Brief — Starting with the line that contains "Tendinite de Aquiles: Cure" and stopping after the line that contains "Completo Sobre Causas e…", copy the entries below exactly. Include nothing else.

[Collected data]
+ + + + +

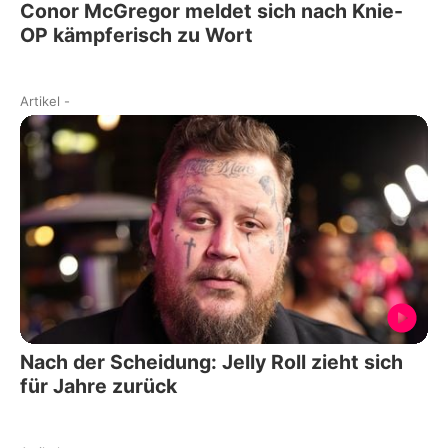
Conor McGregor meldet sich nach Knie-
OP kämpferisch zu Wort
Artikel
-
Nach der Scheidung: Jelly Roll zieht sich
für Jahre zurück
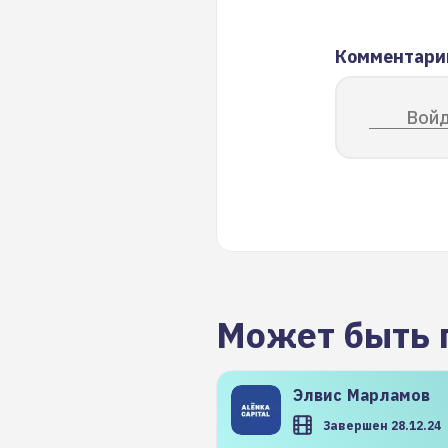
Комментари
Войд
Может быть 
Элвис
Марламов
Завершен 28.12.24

+ + + + +

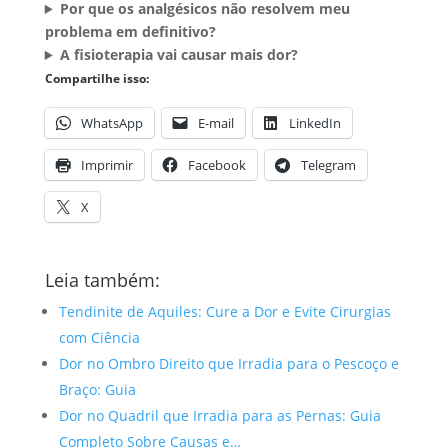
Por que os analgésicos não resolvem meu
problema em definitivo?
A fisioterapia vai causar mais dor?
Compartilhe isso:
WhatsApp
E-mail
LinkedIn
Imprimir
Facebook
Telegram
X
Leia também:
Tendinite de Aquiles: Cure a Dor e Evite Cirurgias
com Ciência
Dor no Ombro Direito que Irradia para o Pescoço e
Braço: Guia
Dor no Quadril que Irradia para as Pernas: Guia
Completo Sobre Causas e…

+ + + + +

Written answer —
Tendinite de Aquiles: Cure a Dor e Evite Cirurgias
com Ciência
Dor no Ombro Direito que Irradia para o Pescoço e
Braço: Guia
Dor no Quadril que Irradia para as Pernas: Guia
Completo Sobre Causas e…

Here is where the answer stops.